Republican Senator Rand Paul of Kentucky is already eyeing a 2028 presidential run – and his pitch to voters sounds more like something you'd hear from a Chamber of Commerce lobbyist than a conservative leader.
In a revealing interview with CBS News, Paul admitted he's considering another White House bid to provide an "alternative" to the populist wing that has transformed the Republican Party and delivered historic victories under President Trump's leadership.
"On many days, it's me in the Senate, the only one left for free trade," Paul complained to CBS journalist Robert Costa. "But I think there still is a desire among business for it."
There it is, folks – while President Trump is busy delivering on his America First agenda with targeted tariffs that are bringing manufacturing jobs back to American workers, Paul is apparently pining for the good old days when globalist trade deals shipped our jobs to China.
Paul went on to lament that "there used to be a free market/Libertarian wing of the party, and now there's not much left." What he's really saying is that there used to be Republicans willing to put multinational corporations ahead of American workers – and he misses those days.
The Swamp Strikes Back?
This isn't Paul's first rodeo. He ran unsuccessfully in 2016, the same year Trump's populist message resonated with millions of forgotten Americans who were tired of politicians serving Wall Street instead of Main Street.

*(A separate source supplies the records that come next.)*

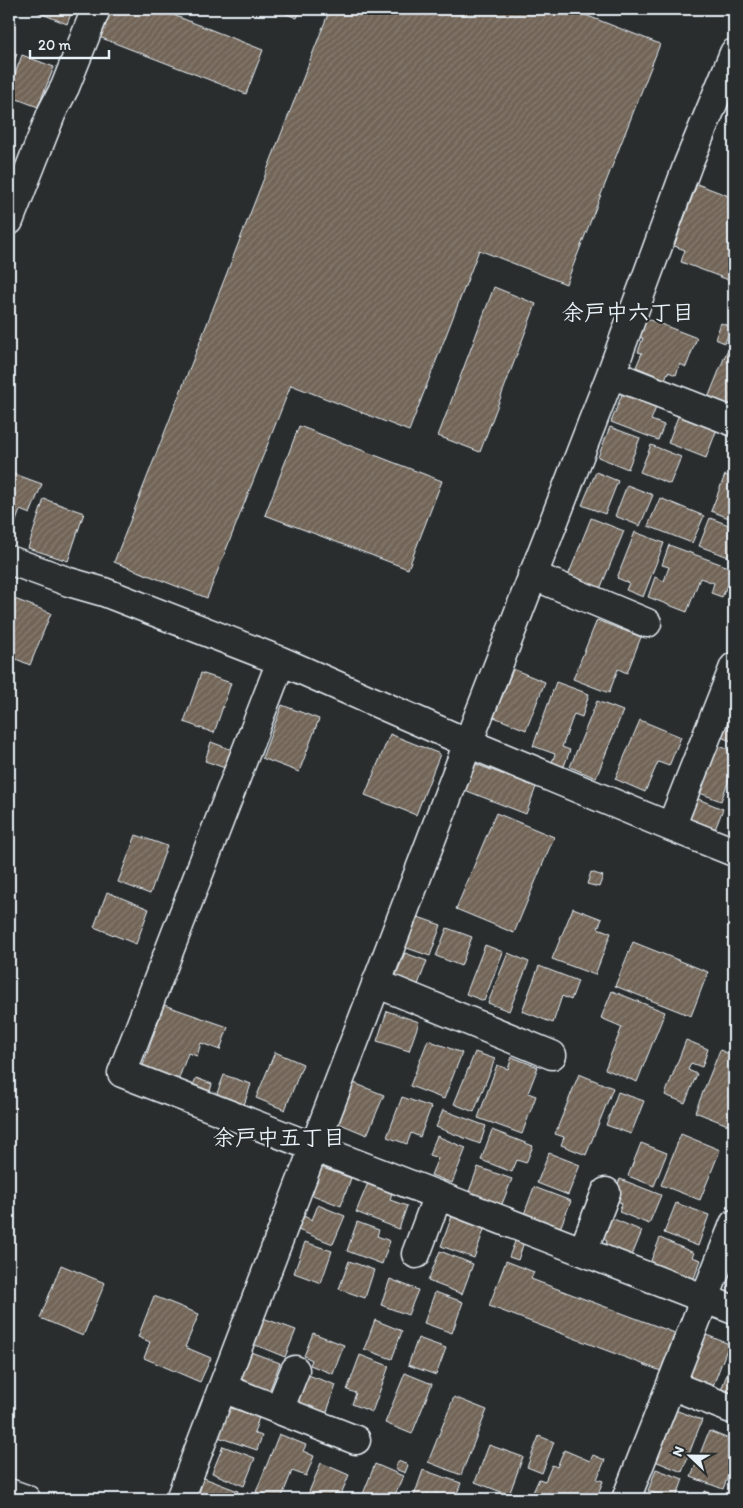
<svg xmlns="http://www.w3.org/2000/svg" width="743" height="1508" viewBox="0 0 743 1508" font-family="Itim,'Klee One',sans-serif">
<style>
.building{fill:url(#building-hatch);stroke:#e8f1f8}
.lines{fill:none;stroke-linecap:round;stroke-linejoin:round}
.minor-casing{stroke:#e8f1f8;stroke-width:31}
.minor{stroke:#2a2d2e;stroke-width:28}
.labels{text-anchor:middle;stroke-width:4.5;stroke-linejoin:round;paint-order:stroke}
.neighbourhood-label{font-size:22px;font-weight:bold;fill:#e8f1f8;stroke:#2a2d2e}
</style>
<defs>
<pattern id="building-hatch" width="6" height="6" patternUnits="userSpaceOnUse" patternTransform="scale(1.25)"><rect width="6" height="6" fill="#726558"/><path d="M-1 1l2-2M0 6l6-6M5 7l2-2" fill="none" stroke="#867c71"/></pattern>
</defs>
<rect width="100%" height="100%" fill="#2a2d2e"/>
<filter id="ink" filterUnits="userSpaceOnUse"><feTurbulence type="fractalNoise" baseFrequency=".02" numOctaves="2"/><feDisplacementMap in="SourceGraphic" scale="10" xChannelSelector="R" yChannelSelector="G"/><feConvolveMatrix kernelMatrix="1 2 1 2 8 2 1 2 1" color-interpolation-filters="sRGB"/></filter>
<g filter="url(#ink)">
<path class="building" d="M 30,9 L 73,9 L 67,24 Z
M 110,9 L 158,9 L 263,50 L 246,94 L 99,37 Z
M 274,9 L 301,9 L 297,18 Z
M 330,9 L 570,9 L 660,44 L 566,284 L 479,250 L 409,431 L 291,385 L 207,598 L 114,562 Z
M 9,50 L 17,54 L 9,74 Z
M 22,55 L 54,67 L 38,107 L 9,96 L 9,90 Z
M 697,184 L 734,198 L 734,282 L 681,262 L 685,250 L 674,246 Z
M 494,287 L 536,304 L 480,452 L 438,436 Z
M 645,318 L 697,338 L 686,367 L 680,364 L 676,375 L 668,372 L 665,379 L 636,367 L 642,353 L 638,352 L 643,338 L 638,337 Z
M 721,323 L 731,327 L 725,343 L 715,339 Z
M 727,351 L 734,354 L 734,409 L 708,398 Z
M 623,392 L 657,405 L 651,420 L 664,425 L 658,440 L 611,422 Z
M 679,414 L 717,429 L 706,458 L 668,443 Z
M 299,426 L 442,481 L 408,569 L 265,515 Z
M 610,427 L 640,438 L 628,469 L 598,457 Z
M 651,445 L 681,457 L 670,484 L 640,472 Z
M 9,472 L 42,484 L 30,514 L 20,510 L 10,538 Z
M 596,472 L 618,481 L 605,514 L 582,505 Z
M 725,475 L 734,479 L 734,520 L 711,511 Z
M 627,485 L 653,495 L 640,526 L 615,516 Z
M 660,498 L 704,516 L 692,543 L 648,526 Z
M 44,499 L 84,513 L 68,561 L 28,548 Z
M 591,518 L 624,531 L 598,594 L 566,581 Z
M 710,518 L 734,527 L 734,559 L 699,546 Z
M 635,532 L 664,543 L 643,597 L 626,590 L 629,583 L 617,578 Z
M 669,545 L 734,569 L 734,584 L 733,588 L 727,586 L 722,597 L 711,593 L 714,583 L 700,578 L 687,612 L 648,597 L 655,577 L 664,581 L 669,567 L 662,565 Z
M 12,598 L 51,613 L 30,665 L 9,656 L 9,606 Z
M 597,620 L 641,637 L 627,673 L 618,669 L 609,693 L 573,679 Z
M 513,669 L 545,682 L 526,730 L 494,717 Z
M 201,673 L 231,683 L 214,733 L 184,722 Z
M 556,682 L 589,694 L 582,717 L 574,714 L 562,747 L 570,750 L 563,769 L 551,765 L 555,754 L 533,746 Z
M 734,685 L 734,742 L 715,735 Z
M 597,701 L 623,711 L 596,778 L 570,767 Z
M 282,705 L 319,719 L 299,772 L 262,758 Z
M 640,720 L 681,737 L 669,766 L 658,762 L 645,792 L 615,779 Z
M 390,734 L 440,754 L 416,815 L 365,795 Z
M 211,742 L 235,751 L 228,769 L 205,761 Z
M 715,744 L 734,752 L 734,766 L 721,801 L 697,792 Z
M 473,763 L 536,787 L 526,814 L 462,789 Z
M 693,797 L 723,809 L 714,832 L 684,820 Z
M 496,813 L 554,837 L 514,933 L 456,909 Z
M 136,835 L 167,846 L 150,894 L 118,882 Z
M 591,872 L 603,876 L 599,887 L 587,884 Z
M 107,892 L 149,909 L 136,944 L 94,927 Z
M 573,908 L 602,919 L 598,928 L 611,933 L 595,975 L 552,959 Z
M 415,916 L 441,925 L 430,956 L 404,947 Z
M 447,928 L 472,937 L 461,966 L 436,956 Z
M 633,942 L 708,972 L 691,1016 L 615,986 Z
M 485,945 L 503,952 L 484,1001 L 466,994 Z
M 405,953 L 427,961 L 416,990 L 393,982 Z
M 508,953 L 529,962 L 509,1011 L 488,1003 Z
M 539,966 L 578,981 L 571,1000 L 562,996 L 553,1023 L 522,1011 Z
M 612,991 L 665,1012 L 637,1082 L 605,1069 L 622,1027 L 601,1018 Z
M 164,1005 L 228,1027 L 220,1050 L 201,1043 L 197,1056 L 188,1053 L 178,1081 L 142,1068 Z
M 387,1011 L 419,1022 L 409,1051 L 377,1041 Z
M 428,1040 L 462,1053 L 444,1099 L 410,1086 Z
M 686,1040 L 708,1049 L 702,1067 L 691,1063 L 688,1070 L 697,1074 L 685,1103 L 665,1095 Z
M 720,1050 L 734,1056 L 734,1111 L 728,1125 L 695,1112 Z
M 275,1052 L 303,1064 L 285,1110 L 256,1098 Z
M 475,1052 L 495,1059 L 474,1112 L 454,1104 Z
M 512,1057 L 538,1067 L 528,1093 L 536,1096 L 522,1134 L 478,1118 L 497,1065 L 508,1069 Z
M 579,1074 L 613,1088 L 586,1155 L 561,1145 L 564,1137 L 555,1134 Z
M 224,1075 L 251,1084 L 242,1111 L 214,1101 Z
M 196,1078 L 212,1084 L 209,1095 L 192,1088 Z
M 354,1083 L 384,1095 L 367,1135 L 338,1123 Z
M 618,1092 L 644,1101 L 631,1134 L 606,1125 Z
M 402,1097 L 431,1107 L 420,1137 L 411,1133 L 407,1144 L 387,1137 Z
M 443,1110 L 486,1126 L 480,1144 L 436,1127 Z
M 492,1130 L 533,1146 L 526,1163 L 517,1160 L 512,1172 L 481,1160 Z
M 681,1134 L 720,1150 L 700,1200 L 661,1185 Z
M 437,1136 L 466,1148 L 452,1183 L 431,1175 L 438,1158 L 429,1155 Z
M 641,1143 L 667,1153 L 654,1186 L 628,1176 Z
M 549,1153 L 580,1165 L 568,1195 L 537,1183 Z
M 320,1167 L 351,1178 L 341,1206 L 310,1194 Z
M 478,1167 L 512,1179 L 500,1209 L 467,1197 Z
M 620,1179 L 661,1195 L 649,1224 L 619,1212 L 622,1203 L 612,1199 Z
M 368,1183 L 392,1192 L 390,1200 L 407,1206 L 399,1229 L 356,1212 Z
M 534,1187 L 571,1201 L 559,1231 L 523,1217 Z
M 676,1203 L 709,1215 L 698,1246 L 664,1233 Z
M 318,1205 L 345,1216 L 333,1244 L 298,1230 L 304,1216 L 312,1220 Z
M 452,1216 L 485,1227 L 474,1258 L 441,1246 Z
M 609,1217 L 642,1231 L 631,1258 L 605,1247 L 607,1241 L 600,1237 Z
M 357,1222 L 379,1230 L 377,1236 L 390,1241 L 382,1264 L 347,1251 Z
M 660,1238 L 694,1253 L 692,1257 L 701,1260 L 691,1286 L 648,1268 Z
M 516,1239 L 524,1242 L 518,1260 L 509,1257 Z
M 305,1242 L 332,1251 L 321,1283 L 294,1273 Z
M 440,1251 L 473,1264 L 462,1294 L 428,1281 Z
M 349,1261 L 374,1270 L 365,1298 L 339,1289 Z
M 506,1261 L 534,1272 L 531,1279 L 675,1333 L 661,1371 L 489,1306 Z
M 61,1265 L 105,1283 L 83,1336 L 40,1318 Z
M 390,1279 L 418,1290 L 408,1315 L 381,1305 Z
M 435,1292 L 463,1302 L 452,1333 L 424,1323 Z
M 154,1296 L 199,1314 L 185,1347 L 211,1358 L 200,1382 L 144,1358 L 150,1342 L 138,1337 Z
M 263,1318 L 296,1330 L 285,1357 L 253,1344 Z
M 375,1320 L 402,1331 L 392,1359 L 364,1349 Z
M 313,1333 L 344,1345 L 333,1374 L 310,1365 L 312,1360 L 304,1356 Z
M 704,1334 L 729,1344 L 713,1386 L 688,1377 Z
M 418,1338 L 446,1348 L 436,1375 L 408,1365 Z
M 248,1351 L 280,1363 L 269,1392 L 237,1380 Z
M 360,1355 L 389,1366 L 372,1412 L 352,1404 L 356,1393 L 347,1390 Z
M 730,1366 L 734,1367 L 734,1398 L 720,1393 Z
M 405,1373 L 432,1384 L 412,1434 L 385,1423 Z
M 308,1375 L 336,1385 L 326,1415 L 297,1404 Z
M 454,1397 L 487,1410 L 461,1475 L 428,1462 Z
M 228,1407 L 259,1417 L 254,1433 L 262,1436 L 257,1450 L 218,1437 Z
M 675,1410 L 702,1420 L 682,1472 L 655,1461 Z
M 709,1431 L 734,1441 L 734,1461 L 723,1489 L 691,1477 Z
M 279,1434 L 306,1445 L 303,1451 L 314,1456 L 306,1476 L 292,1471 L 281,1499 L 274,1499 L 256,1492 Z
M 539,1436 L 554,1442 L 542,1473 L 527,1467 Z
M 489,1445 L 523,1457 L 509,1495 L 475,1482 Z
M 223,1446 L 255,1458 L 244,1486 L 212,1473 Z
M 564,1450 L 590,1461 L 593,1455 L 605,1460 L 597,1479 L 603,1481 L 596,1499 L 530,1499 L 539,1479 L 545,1481 L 552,1465 L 557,1467 Z
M 398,1461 L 408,1465 L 405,1473 L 395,1469 Z
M 321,1463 L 349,1475 L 339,1499 L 306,1499 Z
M 375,1464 L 403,1476 L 393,1499 L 361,1499 Z
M 656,1469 L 683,1479 L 676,1499 L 670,1499 L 648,1491 Z
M 423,1470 L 461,1483 L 455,1499 L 436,1494 L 434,1499 L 413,1499 Z
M 204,1478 L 238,1491 L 235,1499 L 197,1499 Z
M 705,1491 L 727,1499 L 702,1499 Z
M 483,1495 L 494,1499 L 482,1499 Z"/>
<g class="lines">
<defs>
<path id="minor" d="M 9,221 L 52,112 L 65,87 L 96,9
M 611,374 L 734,422
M 9,560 L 69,582 L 104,592 L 281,661 L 468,743 L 671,827 L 734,852
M 532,575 L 647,623
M 281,661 L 122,1073 L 734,1310
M 671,827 L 734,667
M 376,983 L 552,1055
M 583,1251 L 606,1192
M 416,1254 L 438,1195
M 671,1385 L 734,1410
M 223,1388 L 356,1440
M 279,1410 L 295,1370
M 9,1493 L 26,1499
M 180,1499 L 468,743 L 611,374 L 688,164 L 734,53
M 626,1499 L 734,1224"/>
</defs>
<use href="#minor" class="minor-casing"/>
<use href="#minor" class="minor"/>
</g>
</g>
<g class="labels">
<g class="neighbourhood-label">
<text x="628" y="320">余戸中六丁目</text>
<text x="279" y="1145">余戸中五丁目</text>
</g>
</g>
<rect width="743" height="1508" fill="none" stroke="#2a2d2e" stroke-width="30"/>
<rect x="15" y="15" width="713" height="1478" fill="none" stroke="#e8f1f8" stroke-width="2" filter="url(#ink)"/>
<g transform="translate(690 1456) rotate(292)" stroke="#2a2d2e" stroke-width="4" paint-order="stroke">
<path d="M0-4L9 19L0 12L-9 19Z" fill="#e8f1f8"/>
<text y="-8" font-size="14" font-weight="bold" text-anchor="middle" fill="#e8f1f8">N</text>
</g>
<path d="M30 50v8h79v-8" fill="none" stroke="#e8f1f8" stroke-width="2.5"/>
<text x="38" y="50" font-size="15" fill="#e8f1f8" stroke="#2a2d2e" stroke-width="4" paint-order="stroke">20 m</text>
</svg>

Now, as President Trump delivers on mass deportations, border security, and bringing jobs back to America, Paul wants to offer voters a return to the failed policies of the past? The same "free trade" policies that hollowed out the Rust Belt and made China rich while American communities suffered?
Paul says he'll make his decision after the 2026 midterms, giving him plenty of time to test whether Republican voters have any appetite for going backward.
Here's a reality check for Senator Paul: The populist "wing" isn't a wing anymore – it's the entire bird. American voters chose Trump's vision over the establishment's failed promises, and they're not looking back.
Will Republican primary voters in 2028 choose America First policies that deliver results, or return to the globalist agenda that gave us decades of decline? Something tells us they've already made that choice.